後々困りごとができたときなど、安心して頼れるサポートがあるクラウドサービスを選ぶのがおすすめです。
AWSのセキュリティ性を高めるポイントとは?

AWSのセキュリティ性をより高め、自社のデータやシステムを安全に運用、管理するためには以下の2つのポイントをおさえることが重要です。
- 閉域ネットワークを利用して接続を制限する
- AWSのセキュリティを理解したうえで必要な対策をおこなう
それぞれ詳しく解説します。
閉域ネットワークを使う
クラウドへ接続するときは閉域ネットワークを利用し、接続を制限してセキュリティの安全性を高めましょう。
閉域ネットワークとは、インターネットと分離されたネットワークのことを指し、限られたユーザーや拠点からしか接続できないことが特徴です。
クラウドへの接続方法はさまざまですが、自社のデータをより高いセキュリティで守るなら閉域ネットワークの利用がおすすめです。
AWSのセキュリティを理解する
AWSにはあらかじめ定められたセキュリティがあるため、AWSのセキュリティ範囲について理解したうえで必要な対策をおこなう必要があります。
サービスごとにセキュリティの範囲が異なるため、それぞれのサービスに必要なセキュリティ対策をきちんと考えてから利用しましょう。
またAWSのセキュリティ対策の内容はアップデートされることがあるため、常に最新のセキュリティが実装されていることを確認しておくことも大切です。
AWSを導入した企業事例6選

実際にAWSを導入した企業の事例を、6つピックアップして紹介します。
- ファイルサーバーのクラウド化|株式会社医歯薬ネット
- リアルタイムの監視・解析サービスの開発|株式会社イー・コミュニケーションズ
- 社内環境のDX化推進|資産科学研究所
- 自然災害や事故などに備えた対策|森永製菓株式会社
- 大規模データのクラウド移行|全日本空輸株式会社(ANA)
- 膨大なアクセス数に対する対策|株式会社日本経済新聞社
それぞれ詳しく紹介します。
AWSの導入を検討している方は、ぜひ参考にしてください。
ファイルサーバーのクラウド化|株式会社医歯薬ネット
ファイルサーバーのクラウド化にAWSを活用した事例です。
株式会社医歯薬ネットでは、クラウド導入前には情報システム基盤の不安定さやシステム運用の稼働削減などの課題がありましたが、AWSを使うことで情報システムの担当者を立てずにファイルサーバーをクラウド化させることに成功しています。
クラウド化にAWSを活用することで情報システム担当者の稼働を削減したり、ネットワークを見直してトラブル発生時の対策にかかる負担を軽減したりすることができました。
リアルタイムの監視・解析サービスの開発|株式会社イー・コミュニケーションズ
リアルタイムの監視・解析サービスの開発の成功事例です。

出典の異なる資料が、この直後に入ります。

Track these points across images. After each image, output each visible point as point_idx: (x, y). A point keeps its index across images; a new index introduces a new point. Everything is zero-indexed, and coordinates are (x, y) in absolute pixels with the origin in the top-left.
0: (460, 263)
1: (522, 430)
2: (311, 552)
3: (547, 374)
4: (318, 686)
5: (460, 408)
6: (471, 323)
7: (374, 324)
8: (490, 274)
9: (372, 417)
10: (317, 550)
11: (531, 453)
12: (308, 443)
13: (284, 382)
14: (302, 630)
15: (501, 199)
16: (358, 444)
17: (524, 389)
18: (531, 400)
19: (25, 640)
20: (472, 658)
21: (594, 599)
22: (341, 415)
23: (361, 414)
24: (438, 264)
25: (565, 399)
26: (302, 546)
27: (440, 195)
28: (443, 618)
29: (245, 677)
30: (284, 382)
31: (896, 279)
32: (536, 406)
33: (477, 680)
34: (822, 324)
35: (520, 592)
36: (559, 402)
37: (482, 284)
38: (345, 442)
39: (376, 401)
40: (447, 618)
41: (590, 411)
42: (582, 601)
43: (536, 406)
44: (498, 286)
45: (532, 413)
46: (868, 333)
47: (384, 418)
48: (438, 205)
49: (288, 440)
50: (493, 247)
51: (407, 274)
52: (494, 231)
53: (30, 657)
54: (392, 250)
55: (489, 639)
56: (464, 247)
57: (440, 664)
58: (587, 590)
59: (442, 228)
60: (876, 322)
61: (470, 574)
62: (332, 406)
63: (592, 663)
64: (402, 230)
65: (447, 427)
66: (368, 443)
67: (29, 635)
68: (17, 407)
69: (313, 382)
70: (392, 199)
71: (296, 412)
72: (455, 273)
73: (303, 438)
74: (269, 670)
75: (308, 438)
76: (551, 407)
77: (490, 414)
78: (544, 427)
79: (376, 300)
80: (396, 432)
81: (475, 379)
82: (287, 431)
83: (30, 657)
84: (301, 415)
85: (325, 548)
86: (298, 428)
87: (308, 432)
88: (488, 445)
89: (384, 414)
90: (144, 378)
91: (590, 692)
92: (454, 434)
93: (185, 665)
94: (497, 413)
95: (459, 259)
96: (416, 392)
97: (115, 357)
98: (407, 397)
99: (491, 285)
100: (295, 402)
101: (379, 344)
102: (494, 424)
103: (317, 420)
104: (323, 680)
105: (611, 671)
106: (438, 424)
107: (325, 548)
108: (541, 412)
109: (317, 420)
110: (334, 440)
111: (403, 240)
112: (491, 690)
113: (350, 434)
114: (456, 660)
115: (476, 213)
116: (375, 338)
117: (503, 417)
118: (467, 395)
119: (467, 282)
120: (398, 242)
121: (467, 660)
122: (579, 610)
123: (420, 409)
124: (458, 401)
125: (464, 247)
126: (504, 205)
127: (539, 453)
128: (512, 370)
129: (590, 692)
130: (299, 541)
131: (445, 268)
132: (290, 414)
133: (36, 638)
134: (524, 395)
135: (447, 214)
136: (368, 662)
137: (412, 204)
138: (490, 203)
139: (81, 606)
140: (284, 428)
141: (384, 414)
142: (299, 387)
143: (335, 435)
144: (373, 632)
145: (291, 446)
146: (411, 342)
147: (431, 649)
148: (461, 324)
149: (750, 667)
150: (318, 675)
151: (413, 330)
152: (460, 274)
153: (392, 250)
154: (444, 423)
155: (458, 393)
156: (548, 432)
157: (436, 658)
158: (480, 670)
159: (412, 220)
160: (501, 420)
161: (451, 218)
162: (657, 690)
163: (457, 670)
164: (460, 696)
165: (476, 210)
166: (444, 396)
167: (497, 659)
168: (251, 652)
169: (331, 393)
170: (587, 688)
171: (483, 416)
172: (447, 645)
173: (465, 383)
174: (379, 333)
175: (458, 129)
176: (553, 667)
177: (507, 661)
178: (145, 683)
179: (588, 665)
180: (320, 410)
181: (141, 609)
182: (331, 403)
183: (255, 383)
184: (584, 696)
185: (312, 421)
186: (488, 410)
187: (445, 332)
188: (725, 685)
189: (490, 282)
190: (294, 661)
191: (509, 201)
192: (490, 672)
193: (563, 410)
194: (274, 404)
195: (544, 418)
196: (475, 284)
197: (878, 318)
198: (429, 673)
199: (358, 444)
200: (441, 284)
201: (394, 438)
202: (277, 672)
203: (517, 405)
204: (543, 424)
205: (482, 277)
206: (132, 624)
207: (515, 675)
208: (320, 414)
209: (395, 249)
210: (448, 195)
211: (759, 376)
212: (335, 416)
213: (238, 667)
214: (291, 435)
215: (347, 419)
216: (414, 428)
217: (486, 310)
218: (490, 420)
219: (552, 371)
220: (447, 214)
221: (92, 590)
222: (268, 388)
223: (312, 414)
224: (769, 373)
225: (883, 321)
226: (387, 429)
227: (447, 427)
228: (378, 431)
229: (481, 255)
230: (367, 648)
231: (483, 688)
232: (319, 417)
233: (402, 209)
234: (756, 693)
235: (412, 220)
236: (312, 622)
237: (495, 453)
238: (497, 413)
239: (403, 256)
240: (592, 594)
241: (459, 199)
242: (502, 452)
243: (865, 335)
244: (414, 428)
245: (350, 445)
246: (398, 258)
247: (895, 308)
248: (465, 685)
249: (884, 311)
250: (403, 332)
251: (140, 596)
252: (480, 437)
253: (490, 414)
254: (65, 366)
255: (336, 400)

AWSの俊敏性が活き、開発からリリースまで短期間で進めることができました。
資格や組織内にまつわる試験をおこなう株式会社イー・コミュニケーションズでは、クラウドAIで動画を自動で監視・解析することで厳正な試験を実現するサービスの開発とリリースに成功しています。
自社サービスの価値アップや競争力強化に繋がった事例として参考になるでしょう。
社内環境のDX化推進|資産科学研究所
AWSを活用した社内環境のDX化推進に成功した事例です。
社外からのサーバーアクセスを可能にして業務を効率化したい、情報セキュリティを強化したい、在宅ワークを取り入れた労働環境の整備をしたいといった課題を抱えていた資産科学研究所では、AWSによって社内環境のDX化推進を成功させました。

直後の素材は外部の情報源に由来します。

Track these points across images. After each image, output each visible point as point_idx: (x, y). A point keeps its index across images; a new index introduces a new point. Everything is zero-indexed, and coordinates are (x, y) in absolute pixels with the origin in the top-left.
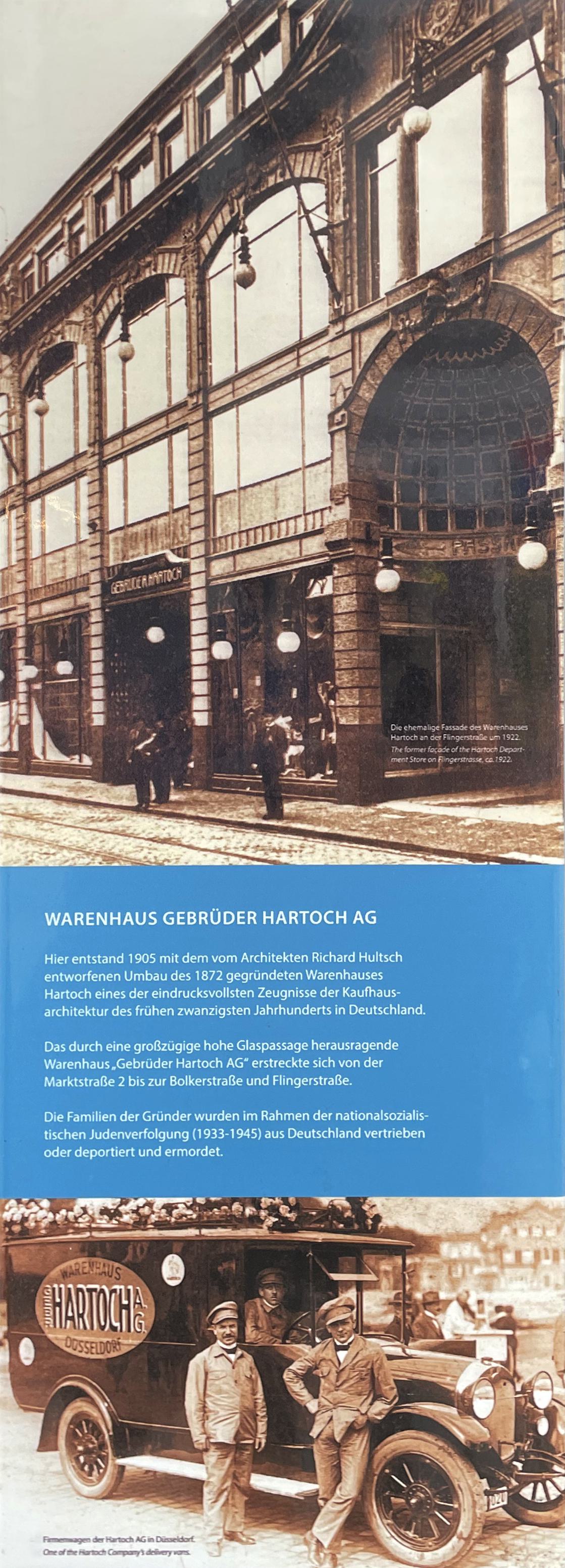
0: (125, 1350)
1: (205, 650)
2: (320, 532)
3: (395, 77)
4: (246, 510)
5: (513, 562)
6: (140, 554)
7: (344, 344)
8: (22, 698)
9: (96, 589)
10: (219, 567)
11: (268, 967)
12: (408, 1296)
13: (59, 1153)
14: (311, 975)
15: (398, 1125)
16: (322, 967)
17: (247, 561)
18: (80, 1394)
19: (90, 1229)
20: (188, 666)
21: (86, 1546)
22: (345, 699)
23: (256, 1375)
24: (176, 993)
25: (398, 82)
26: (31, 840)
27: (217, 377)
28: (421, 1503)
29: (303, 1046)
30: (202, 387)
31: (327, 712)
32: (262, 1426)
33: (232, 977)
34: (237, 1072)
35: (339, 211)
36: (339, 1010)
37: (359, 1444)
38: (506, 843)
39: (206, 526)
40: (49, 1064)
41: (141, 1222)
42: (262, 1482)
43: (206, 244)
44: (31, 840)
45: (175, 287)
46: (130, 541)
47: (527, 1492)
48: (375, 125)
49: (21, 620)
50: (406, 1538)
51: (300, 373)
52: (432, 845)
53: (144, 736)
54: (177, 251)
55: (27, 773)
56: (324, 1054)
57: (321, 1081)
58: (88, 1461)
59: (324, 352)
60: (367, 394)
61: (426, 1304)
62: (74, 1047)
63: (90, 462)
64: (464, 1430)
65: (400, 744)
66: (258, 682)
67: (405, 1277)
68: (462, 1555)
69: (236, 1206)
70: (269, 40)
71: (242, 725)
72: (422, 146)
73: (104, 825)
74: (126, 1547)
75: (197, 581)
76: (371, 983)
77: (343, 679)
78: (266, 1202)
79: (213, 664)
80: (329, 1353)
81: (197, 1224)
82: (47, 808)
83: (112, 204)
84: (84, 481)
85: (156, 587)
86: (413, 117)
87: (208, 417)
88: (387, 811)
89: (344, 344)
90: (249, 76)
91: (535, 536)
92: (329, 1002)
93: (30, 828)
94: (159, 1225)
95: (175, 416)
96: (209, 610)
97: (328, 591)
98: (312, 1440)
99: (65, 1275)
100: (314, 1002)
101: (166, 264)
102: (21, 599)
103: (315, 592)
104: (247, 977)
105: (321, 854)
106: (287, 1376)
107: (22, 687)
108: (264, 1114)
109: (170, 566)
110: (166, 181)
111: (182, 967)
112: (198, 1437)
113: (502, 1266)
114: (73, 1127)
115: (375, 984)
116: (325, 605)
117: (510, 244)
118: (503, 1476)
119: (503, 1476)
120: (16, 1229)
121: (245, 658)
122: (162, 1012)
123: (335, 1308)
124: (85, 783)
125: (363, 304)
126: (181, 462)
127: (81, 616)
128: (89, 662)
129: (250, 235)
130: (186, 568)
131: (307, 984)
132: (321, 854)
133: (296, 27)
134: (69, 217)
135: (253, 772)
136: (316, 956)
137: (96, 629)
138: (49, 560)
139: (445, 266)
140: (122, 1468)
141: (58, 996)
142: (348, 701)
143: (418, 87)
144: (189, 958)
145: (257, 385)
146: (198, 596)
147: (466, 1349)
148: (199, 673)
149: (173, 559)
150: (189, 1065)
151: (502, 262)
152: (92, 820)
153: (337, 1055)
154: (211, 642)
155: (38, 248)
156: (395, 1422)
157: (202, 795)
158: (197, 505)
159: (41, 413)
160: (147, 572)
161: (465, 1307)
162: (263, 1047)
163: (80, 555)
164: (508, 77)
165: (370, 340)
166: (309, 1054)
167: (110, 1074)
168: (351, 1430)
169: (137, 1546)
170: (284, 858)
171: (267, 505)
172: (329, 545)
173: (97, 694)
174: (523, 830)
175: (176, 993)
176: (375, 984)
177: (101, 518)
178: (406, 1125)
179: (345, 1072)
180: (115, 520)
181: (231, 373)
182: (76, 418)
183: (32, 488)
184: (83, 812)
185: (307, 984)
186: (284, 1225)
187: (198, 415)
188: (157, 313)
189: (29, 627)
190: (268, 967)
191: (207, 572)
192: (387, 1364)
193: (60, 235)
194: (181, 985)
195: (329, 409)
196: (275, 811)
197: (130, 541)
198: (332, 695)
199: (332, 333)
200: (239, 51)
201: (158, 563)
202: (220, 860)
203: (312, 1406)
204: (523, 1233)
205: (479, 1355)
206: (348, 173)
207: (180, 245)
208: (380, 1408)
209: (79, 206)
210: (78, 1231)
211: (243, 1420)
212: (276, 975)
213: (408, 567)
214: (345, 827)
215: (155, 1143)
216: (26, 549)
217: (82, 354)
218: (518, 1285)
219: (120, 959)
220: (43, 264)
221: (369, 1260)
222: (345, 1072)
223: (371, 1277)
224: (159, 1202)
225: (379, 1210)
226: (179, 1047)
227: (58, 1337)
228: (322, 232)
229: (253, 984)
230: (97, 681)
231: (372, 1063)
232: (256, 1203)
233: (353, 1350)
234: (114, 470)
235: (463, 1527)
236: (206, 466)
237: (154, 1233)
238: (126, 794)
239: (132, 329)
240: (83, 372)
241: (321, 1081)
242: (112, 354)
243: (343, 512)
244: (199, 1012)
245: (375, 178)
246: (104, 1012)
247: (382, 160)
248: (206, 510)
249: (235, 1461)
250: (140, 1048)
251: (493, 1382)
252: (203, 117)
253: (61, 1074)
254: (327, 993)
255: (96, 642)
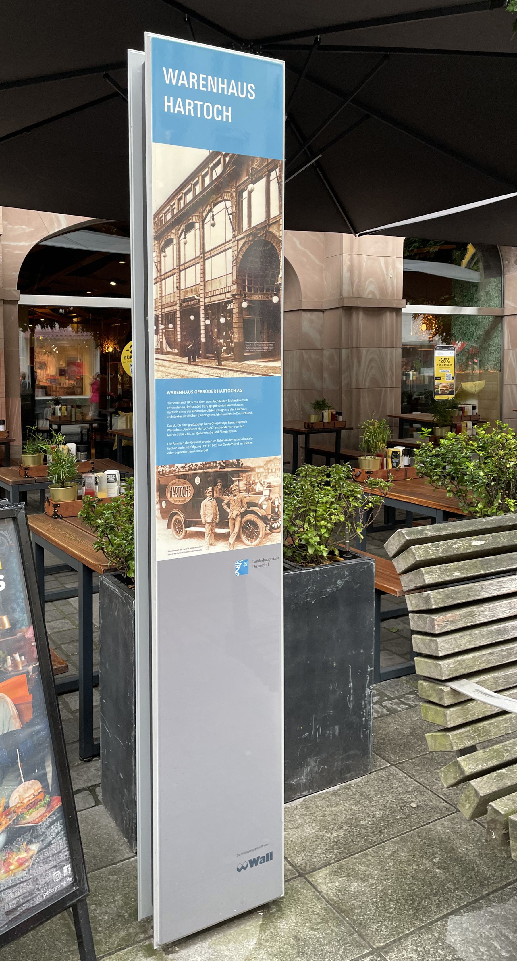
0: (187, 501)
1: (204, 322)
2: (230, 292)
3: (247, 176)
4: (213, 286)
5: (271, 301)
6: (188, 296)
7: (235, 243)
8: (161, 334)
9: (178, 305)
10: (207, 300)
11: (218, 404)
12: (249, 482)
13: (171, 453)
14: (228, 405)
15: (247, 441)
16: (230, 403)
17: (214, 299)
18: (177, 514)
19: (178, 472)
20: (200, 326)
21: (178, 552)
22: (236, 335)
23: (216, 505)
24: (197, 411)
25: (247, 177)
26: (163, 372)
27: (206, 250)
28: (252, 531)
29: (226, 423)
30: (203, 253)
31: (231, 338)
32: (218, 517)
33: (210, 406)
34: (212, 430)
35: (234, 209)
36: (234, 414)
37: (239, 518)
38: (270, 371)
39: (204, 289)
40: (168, 430)
41: (190, 469)
42: (218, 531)
43: (204, 215)
44: (163, 372)
45: (197, 225)
46: (186, 292)
47: (273, 526)
48: (242, 188)
49: (160, 313)
50: (248, 540)
51: (226, 250)
52: (254, 372)
53: (190, 344)
54: (197, 216)
55: (162, 354)
56: (231, 425)
57: (230, 431)
58: (179, 530)
59: (231, 245)
60: (240, 257)
61: (253, 484)
62: (174, 426)
63: (177, 271)
64: (261, 513)
65: (248, 347)
66: (216, 330)
67: (248, 477)
68: (260, 543)
69: (212, 463)
70: (218, 163)
71: (212, 342)
72: (252, 194)
73: (181, 368)
74: (187, 550)
75: (202, 304)
76: (241, 407)
77: (235, 330)
78: (218, 462)
79: (206, 326)
80: (232, 498)
81: (203, 469)
82: (167, 363)
83: (182, 202)
84: (175, 276)
85: (192, 305)
86: (251, 186)
87: (204, 260)
88: (245, 364)
89: (235, 243)
90: (214, 171)
91: (276, 295)
92: (232, 412)
93: (163, 369)
94: (195, 470)
95: (197, 260)
96: (205, 311)
97: (232, 307)
98: (229, 519)
99: (173, 484)
100: (229, 412)
101: (195, 219)
102: (160, 307)
103: (229, 308)
104: (214, 406)
105: (230, 375)
106: (223, 504)
107: (160, 331)
108: (218, 440)
109: (196, 299)
110: (195, 197)
111: (199, 404)
112: (204, 522)
113: (269, 473)
114: (174, 446)
115: (242, 407)
116: (231, 311)
117: (271, 221)
118: (268, 522)
119: (268, 522)
120: (161, 473)
121: (213, 324)
122: (195, 416)
123: (233, 487)
124: (176, 357)
125: (240, 234)
126: (198, 272)
127: (175, 312)
128: (177, 324)
129: (214, 213)
130: (199, 300)
131: (227, 407)
132: (230, 375)
133: (225, 160)
134: (172, 204)
135: (215, 354)
136: (229, 401)
137: (178, 316)
138: (167, 297)
139: (257, 225)
140: (186, 531)
141: (170, 412)
142: (236, 336)
143: (252, 179)
144: (201, 402)
145: (216, 253)
146: (202, 308)
147: (261, 493)
148: (202, 328)
149: (196, 297)
150: (201, 429)
151: (269, 225)
152: (178, 366)
153: (234, 425)
154: (205, 320)
155: (164, 212)
156: (247, 512)
157: (203, 360)
158: (202, 283)
159: (165, 257)
160: (191, 301)
161: (261, 483)
162: (217, 424)
163: (174, 296)
164: (271, 179)
165: (241, 243)
166: (228, 425)
167: (182, 432)
168: (237, 515)
169: (190, 550)
170: (222, 376)
171: (218, 284)
172: (232, 295)
173: (179, 333)
174: (273, 368)
175: (197, 411)
176: (242, 407)
177: (179, 286)
178: (248, 441)
179: (235, 429)
180: (183, 287)
181: (210, 249)
182: (173, 259)
183: (163, 277)
184: (176, 364)
185: (227, 407)
186: (222, 467)
187: (202, 260)
188: (193, 232)
189: (162, 315)
190: (218, 404)
191: (204, 301)
192: (245, 499)
193: (169, 209)
194: (199, 409)
195: (232, 260)
196: (220, 364)
197: (186, 292)
198: (232, 334)
199: (233, 241)
200: (212, 165)
201: (193, 299)
202: (207, 377)
203: (229, 511)
204: (273, 465)
205: (264, 494)
206: (236, 199)
207: (198, 214)
208: (243, 509)
209: (197, 179)
210: (176, 473)
211: (214, 515)
212: (220, 406)
213: (249, 301)
214: (235, 368)
215: (193, 449)
216: (161, 294)
217: (175, 241)
218: (272, 477)
219: (185, 403)
220: (165, 216)
221: (241, 474)
222: (235, 429)
223: (241, 478)
224: (194, 464)
225: (243, 462)
226: (198, 425)
227: (171, 500)
228: (231, 214)
229: (215, 408)
230: (179, 330)
231: (241, 426)
232: (216, 462)
233: (237, 496)
234: (182, 273)
235: (260, 536)
236: (204, 273)
237: (193, 472)
238: (186, 360)
239: (187, 236)
240: (175, 246)
241: (230, 431)
242: (182, 242)
243: (235, 287)
244: (203, 415)
245: (242, 201)
246: (181, 417)
247: (244, 197)
248: (204, 285)
249: (212, 526)
250: (190, 425)
251: (267, 501)
252: (203, 181)
253: (171, 433)
254: (232, 409)
255: (178, 319)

ファイルサーバーをクラウド化することで、時間や場所にとらわれないデータ管理を取り入れつつ高いレベルのセキュリティでデータを保管できるため、生産性向上やリスク管理に成功する結果となっています。
自然災害や事故などに備えた対策|森永製菓株式会社
全システムをAWSに移行し、自然災害や事故などの不測の事態に備えることに成功した事例です。
森永製菓株式会社では2017年頃からクラウドの導入を本格化しており、最も安定性があると判断したAWSを利用することに決定したと言います。
自然災害や事故など不測の事態に備え、すべてのデータをクラウドへ移行して安全に管理しています。
大規模データのクラウド移行|全日本空輸株式会社(ANA)
大規模データをクラウドへ移行して管理できるようにした事例です。
全日本空輸株式会社(ANA)は大手航空会社として知られており、航空券の予約、発見、運航実績など膨大なデータを取り扱っています。
クラウドへのデータ移行には慎重になっていたところ、AWSの豊富な導入実績や高いセキュリティが決定打となり、無事に膨大なデータのクラウド移行に成功しました。
20年以上蓄積してきたデータをオンプレミス環境からスムーズにクラウドへ移行させ、現在は安全かつ安定的にデータを管理しています。
膨大なアクセス数に対する対策|株式会社日本経済新聞社
日経電子版などを運営する株式会社日本経済新聞社では、AWSによってサーバーの管理の見直しをおこないました。
日経電子版への膨大なアクセス数とそれに伴うサーバー管理をAWSに移行することで、負荷の分散装置をしたり負荷に応じた柔軟な対応をしたりするといった対策を実現しています。
クラウドなどの情報知識を学ぶなら、開志創造大学 情報デザイン学部(仮称・設置構想中)がおすすめ
開志創造大学 情報デザイン学部(仮称・設置構想中)は完全オンラインで大学を卒業できる通信制の学部です。いつでもどこでも学べるので、自分の都合に合わせて自由に授業を受けられるのが特長です。
情報デザイン学部(仮称・設置構想中)では、今回の記事で解説したAWSのようなクラウドサービスやソフトウェア・ハードウェアなどの情報に関する知識や技術を学ぶことができます。
これから先の時代、今まで以上に情報に関する知識や、最先端のIT・AIの知識などが求められる世の中になっていきます。
そんな知識や技術を「年間授業料25万円」「1回15分の授業動画」の情報デザイン学部(仮称・設置構想中)で身につけませんか?
まとめ

Amazon Web Service(アマゾンウェブサービス)は、「AWS」の略称で知られるAmazonが提供するクラウドサービスです。
AWSには200を超えるサービスが備わっており、必要に応じてサービスを組み合わせて応用的に運用することができるのが特徴です。
また、世界最大のECサイトであるAmazonの運営で蓄積されたハイレベルなセキュリティを導入しており、安全かつ安定的な利用が可能になっています。
AWSが持つ拡張性と俊敏性はビジネスにおいても良い影響を及ぼし、導入することで多くの企業が生産性向上や業務の効率化、新たなビジネスチャンスの獲得といった事例を実現しています。
AWSを始めとするクラウドサービスにはMicrosoft Azure(マイクロソフトアジュール)やGoogle Cloud(グーグルクラウド)などがありますが、それぞれが持つ特徴、強み、弱み、サポートなどは異なるため、自社の運営方法に合ったサービスを選ぶことが大切です。
クラウドサービスを導入し、業務効率化や新サービスの開発などの成功を目指しましょう!